• **Exercise directions**
For every line in the data below, check for the word "Viking", then state how many lines have it. Answer with the number only.

====== Dataset entries

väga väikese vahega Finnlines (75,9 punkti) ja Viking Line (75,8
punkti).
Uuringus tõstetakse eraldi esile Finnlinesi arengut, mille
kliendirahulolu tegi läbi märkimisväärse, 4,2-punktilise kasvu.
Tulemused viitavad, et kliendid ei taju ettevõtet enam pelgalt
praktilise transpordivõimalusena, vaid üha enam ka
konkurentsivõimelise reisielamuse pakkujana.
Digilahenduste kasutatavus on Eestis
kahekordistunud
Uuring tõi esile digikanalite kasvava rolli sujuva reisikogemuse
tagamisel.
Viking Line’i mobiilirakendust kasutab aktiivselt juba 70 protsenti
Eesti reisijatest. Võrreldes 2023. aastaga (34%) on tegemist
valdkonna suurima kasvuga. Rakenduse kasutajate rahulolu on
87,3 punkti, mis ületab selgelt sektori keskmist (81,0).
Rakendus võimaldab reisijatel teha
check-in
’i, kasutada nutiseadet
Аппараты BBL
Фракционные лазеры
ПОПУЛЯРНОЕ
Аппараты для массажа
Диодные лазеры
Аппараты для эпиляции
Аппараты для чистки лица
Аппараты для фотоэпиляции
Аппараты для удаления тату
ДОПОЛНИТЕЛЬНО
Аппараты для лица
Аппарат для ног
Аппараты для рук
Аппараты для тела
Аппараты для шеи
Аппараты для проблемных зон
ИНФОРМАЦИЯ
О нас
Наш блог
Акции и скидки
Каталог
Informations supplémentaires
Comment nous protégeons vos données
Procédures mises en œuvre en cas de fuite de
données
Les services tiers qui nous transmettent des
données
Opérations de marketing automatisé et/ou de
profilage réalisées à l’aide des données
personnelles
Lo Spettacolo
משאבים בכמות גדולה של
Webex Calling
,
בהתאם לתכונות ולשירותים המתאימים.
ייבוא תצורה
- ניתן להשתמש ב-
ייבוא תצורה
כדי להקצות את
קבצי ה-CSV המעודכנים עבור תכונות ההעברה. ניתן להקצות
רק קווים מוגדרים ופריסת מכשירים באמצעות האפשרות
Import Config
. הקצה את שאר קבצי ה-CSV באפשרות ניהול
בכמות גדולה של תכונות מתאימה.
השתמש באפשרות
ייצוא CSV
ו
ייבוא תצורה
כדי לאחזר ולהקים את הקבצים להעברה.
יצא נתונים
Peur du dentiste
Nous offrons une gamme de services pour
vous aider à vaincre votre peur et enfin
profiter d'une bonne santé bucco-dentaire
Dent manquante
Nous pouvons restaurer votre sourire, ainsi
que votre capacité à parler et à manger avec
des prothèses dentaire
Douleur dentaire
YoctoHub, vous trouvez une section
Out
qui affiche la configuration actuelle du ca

============

• **Task answer**
2